Tujuan Hubungan Industrial yaitu untuk :
Mewujudkan masyarakat adil dan makmur yang berdasarkan Pancasila serta
melaksanakan ketertiban dunia yang berdasarkan kemerdekaan, perdamaian abadi
dan keadilan sosial melalui penciptaan ketenangan, ketentraman dan ketertiban
kerja serta ketenangan usaha, meningkatkan produksi dan meningkatkan
kesejahteraan pekerja serta derajatnya sesuai derajat manusia. Sedemikian berat
dan mulianya tujuan tersebut, maka semua pihak yang terkait dalam hubungan
industrial harus memahami untuk terwujudnya pelaksanaan hubungan industrial
dengan baik.
Penulis melihat,
konsep Hubungan Industrial Pancasila mulai penyusunan draft & konten RUU
Omnibus Law belum dilaksanakan dengan baik dan optimal. Adapun Peran LKS
Tripartit Nasional (Pengusaha, Pemerintah dan Pekerja) sebagai fondasi utama
dalam pelaksanaan Hubungan Industrial Pancasila belum dan bahkan tidak terlihat
gaungnya. Jika peran dan fungsi LKS Tripartit Nasional diberdayakan secara optimal
dan mencapai titik kesepakatan, sudah pasti dalam tahapan penyusunan draf RUU
Omnibus Law tersebut tidak akan mendapatkan hambatan apapun.
Lembaga Kerja Sama
Tripartit yang selanjutnya disebut LKS Tripartit adalah forum komunikasi,
konsultasi dan musyawarah tentang masalah ketenagakerjaan yang anggotanya
terdiri dari unsur organisasi pengusaha, dan serikat pekerja/serikat buruh, dan
pemerintah (Pasal 1 PP No 8 tahun 2005). Tugas utama LKS Tripartit adalah menyatukan konsepsi, sikap dan rencana dalam
menghadapi masalah ketenagakerjaan, baik untuk saat sekarang, maupun masa
mendatang.
Berdasarkan uraian diatas, penulis
mengusulkan agar semua pihak yang berkepentingan dalam penegakkan sistem dan
mekanisme Hubungan Industrial Pancasila (Pengusaha, Pemerintah & Pekerja)
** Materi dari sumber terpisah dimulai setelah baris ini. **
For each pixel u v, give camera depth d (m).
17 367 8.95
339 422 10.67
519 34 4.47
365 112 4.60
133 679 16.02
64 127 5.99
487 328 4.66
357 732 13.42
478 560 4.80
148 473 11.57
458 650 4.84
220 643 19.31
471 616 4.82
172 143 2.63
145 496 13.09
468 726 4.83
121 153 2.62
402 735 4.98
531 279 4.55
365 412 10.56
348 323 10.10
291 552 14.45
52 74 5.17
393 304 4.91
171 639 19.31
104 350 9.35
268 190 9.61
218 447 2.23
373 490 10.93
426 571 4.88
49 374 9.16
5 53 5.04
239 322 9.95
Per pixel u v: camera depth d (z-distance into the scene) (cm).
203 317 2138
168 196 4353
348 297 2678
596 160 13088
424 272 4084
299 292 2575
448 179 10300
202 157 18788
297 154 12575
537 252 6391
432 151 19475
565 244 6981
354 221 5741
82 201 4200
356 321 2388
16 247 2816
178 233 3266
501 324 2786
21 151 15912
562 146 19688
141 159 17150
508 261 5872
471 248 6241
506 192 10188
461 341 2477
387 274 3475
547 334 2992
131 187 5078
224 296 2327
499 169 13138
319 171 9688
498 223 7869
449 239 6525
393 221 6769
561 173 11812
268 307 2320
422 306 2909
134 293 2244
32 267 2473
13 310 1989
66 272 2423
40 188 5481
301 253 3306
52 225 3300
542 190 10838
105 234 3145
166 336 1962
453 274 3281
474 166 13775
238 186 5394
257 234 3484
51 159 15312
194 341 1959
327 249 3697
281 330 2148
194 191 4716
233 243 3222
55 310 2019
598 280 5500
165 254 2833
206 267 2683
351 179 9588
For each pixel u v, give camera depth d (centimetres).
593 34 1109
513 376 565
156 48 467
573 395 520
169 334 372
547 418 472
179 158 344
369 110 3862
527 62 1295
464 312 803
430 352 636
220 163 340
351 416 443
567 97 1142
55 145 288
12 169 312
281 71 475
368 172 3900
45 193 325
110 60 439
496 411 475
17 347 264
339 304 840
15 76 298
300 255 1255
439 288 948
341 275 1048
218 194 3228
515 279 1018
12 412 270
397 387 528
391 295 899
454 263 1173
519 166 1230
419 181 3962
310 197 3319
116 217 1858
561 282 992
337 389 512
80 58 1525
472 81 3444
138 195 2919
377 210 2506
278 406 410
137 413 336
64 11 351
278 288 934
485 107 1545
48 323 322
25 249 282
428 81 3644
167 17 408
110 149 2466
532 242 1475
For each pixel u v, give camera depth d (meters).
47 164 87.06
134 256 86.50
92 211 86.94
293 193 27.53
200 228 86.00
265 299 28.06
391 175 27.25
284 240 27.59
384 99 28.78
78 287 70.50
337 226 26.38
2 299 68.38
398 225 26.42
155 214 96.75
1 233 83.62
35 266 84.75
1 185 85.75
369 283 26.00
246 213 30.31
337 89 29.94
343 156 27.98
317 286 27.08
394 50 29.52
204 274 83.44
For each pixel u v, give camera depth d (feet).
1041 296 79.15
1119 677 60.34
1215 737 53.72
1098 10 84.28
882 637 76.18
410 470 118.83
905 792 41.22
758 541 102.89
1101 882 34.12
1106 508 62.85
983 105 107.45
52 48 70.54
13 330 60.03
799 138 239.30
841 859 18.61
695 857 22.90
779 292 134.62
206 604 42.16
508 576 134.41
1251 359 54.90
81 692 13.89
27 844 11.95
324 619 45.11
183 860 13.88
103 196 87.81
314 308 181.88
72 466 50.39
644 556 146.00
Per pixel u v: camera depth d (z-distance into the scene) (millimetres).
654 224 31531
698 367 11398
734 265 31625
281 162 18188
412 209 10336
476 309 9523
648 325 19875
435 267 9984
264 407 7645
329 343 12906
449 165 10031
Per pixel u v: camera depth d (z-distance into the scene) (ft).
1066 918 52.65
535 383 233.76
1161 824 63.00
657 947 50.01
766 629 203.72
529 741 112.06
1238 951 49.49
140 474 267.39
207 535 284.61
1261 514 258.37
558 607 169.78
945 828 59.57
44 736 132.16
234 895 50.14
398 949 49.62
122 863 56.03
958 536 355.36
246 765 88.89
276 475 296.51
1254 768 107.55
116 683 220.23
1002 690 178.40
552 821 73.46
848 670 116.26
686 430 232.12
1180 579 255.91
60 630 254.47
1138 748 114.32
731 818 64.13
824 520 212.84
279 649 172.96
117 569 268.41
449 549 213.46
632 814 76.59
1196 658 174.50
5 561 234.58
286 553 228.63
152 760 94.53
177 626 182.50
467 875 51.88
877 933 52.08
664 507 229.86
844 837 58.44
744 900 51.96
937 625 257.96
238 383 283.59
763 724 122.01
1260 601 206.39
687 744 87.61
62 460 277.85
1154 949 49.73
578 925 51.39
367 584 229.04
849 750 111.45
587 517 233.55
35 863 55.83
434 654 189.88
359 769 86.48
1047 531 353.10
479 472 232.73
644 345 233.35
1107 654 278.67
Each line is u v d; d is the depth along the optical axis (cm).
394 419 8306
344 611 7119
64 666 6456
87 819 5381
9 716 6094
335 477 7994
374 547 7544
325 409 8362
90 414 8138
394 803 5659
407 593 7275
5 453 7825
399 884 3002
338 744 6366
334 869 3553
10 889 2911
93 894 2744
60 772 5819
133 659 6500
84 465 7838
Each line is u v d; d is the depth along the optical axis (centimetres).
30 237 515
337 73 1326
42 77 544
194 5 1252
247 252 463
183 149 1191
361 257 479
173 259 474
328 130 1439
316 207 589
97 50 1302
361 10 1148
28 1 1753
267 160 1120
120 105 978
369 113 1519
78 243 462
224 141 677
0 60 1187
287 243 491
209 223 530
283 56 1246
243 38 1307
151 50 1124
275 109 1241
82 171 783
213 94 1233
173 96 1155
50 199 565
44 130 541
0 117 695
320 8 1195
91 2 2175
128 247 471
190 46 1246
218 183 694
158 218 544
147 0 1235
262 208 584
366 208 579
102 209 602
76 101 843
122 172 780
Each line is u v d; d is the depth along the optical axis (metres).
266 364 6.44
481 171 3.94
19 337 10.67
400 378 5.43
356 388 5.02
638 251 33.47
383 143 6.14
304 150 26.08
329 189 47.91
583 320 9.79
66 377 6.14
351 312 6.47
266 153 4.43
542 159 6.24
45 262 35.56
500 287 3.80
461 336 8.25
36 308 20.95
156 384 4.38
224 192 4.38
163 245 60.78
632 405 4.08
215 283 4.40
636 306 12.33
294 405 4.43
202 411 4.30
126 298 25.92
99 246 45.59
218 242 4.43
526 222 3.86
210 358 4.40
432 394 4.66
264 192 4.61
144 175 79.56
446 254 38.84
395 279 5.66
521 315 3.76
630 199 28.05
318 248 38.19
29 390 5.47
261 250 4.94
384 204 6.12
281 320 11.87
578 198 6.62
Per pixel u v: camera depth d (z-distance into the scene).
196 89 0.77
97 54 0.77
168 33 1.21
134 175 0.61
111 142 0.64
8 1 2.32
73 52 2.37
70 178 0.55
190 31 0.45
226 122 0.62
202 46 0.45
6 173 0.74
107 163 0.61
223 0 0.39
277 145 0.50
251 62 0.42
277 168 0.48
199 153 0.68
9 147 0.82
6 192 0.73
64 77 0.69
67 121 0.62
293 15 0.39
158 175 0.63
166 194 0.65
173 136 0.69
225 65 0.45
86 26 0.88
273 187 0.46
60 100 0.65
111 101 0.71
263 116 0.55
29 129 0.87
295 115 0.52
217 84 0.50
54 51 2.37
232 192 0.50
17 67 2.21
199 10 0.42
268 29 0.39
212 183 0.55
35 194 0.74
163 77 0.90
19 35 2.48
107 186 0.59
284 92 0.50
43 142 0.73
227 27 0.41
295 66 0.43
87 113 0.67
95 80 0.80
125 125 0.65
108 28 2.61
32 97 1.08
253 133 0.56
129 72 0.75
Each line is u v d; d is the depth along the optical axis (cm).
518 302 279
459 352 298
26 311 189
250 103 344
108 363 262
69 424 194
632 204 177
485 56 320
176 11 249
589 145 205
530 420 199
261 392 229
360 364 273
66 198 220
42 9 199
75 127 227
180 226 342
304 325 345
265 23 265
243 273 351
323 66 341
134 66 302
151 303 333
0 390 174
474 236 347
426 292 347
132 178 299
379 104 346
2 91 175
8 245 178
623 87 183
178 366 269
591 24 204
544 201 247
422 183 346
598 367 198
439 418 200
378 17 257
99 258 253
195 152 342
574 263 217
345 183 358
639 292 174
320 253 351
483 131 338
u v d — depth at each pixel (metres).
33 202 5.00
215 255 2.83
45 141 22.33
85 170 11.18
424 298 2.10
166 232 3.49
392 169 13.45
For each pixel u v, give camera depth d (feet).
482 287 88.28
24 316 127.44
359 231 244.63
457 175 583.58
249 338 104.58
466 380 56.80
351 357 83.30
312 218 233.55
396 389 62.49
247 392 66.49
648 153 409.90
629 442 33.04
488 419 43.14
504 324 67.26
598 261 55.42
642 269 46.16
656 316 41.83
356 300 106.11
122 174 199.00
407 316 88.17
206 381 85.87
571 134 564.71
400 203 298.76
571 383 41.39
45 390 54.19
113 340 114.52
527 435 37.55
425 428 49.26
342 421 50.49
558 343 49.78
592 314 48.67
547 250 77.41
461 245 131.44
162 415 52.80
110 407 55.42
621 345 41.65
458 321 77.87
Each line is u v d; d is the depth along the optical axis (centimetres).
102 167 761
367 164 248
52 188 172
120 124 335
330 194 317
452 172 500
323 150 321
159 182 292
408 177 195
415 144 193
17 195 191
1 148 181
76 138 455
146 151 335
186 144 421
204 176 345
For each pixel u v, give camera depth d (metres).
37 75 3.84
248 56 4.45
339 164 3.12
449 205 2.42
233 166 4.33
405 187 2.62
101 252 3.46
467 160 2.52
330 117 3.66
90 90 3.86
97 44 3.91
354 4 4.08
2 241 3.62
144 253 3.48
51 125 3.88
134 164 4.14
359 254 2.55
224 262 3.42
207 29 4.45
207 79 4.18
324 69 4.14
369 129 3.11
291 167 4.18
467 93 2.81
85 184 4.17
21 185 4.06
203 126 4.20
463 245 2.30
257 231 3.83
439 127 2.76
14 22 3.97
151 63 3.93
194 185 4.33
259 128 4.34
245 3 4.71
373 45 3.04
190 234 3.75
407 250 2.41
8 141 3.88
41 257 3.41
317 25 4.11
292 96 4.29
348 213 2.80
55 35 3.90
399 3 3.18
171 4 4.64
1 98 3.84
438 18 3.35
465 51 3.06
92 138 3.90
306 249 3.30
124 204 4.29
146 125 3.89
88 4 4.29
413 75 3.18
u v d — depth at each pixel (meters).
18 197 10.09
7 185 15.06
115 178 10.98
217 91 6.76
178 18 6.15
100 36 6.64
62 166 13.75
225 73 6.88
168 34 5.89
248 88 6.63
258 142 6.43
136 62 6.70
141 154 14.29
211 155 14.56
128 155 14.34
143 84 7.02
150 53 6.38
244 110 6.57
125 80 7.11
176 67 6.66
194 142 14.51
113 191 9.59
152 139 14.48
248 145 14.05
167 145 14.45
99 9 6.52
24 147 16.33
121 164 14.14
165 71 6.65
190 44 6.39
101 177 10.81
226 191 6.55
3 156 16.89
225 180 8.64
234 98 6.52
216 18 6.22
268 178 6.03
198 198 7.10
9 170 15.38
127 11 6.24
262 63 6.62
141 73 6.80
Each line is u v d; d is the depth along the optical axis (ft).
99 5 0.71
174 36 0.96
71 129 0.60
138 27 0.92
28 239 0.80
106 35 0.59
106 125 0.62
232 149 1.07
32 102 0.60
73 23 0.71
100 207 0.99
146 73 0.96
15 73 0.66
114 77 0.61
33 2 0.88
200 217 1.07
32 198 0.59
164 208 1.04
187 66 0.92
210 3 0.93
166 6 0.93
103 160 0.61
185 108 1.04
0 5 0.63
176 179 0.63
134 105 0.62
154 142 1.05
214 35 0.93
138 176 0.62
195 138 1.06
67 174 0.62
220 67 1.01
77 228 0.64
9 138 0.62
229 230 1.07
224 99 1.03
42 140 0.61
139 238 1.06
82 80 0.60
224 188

bisa kembali “Bersatu dalam satu visi”, yakni Visi menciptakan Hubungan
Industrial Pancasila yang Harmonis, Kondusif, Dinamis dan Berkeadilan
berdasarkan nilai-nilai Pancasila. Tiada kata terlambat untuk melakukan
evaluasi menyeluruh, terkait dengan penyusunan sebuah kebijakan dan regulasi
yang bisa berdampak merugikan salah satu pihak dalam jangka panjang. Mencari
solusi terbaik agar sebuah kebijakan/regulasi ketenagakerjaan selalu berpijak
diatas koridor, kerangka sistem dan mekanisme Hubungan Industrial Pancasila,
dibutuhkan keterbukaan, kebersamaan, saling-percaya & komitmen tinggi
secara konsisten dan konsekwen dari semua pihak yang berkepentingan, khususnya
elemen-elemen Tripartit Ketenagakerjaan (Pengusaha, Pemerintah & Pekerja). Semoga.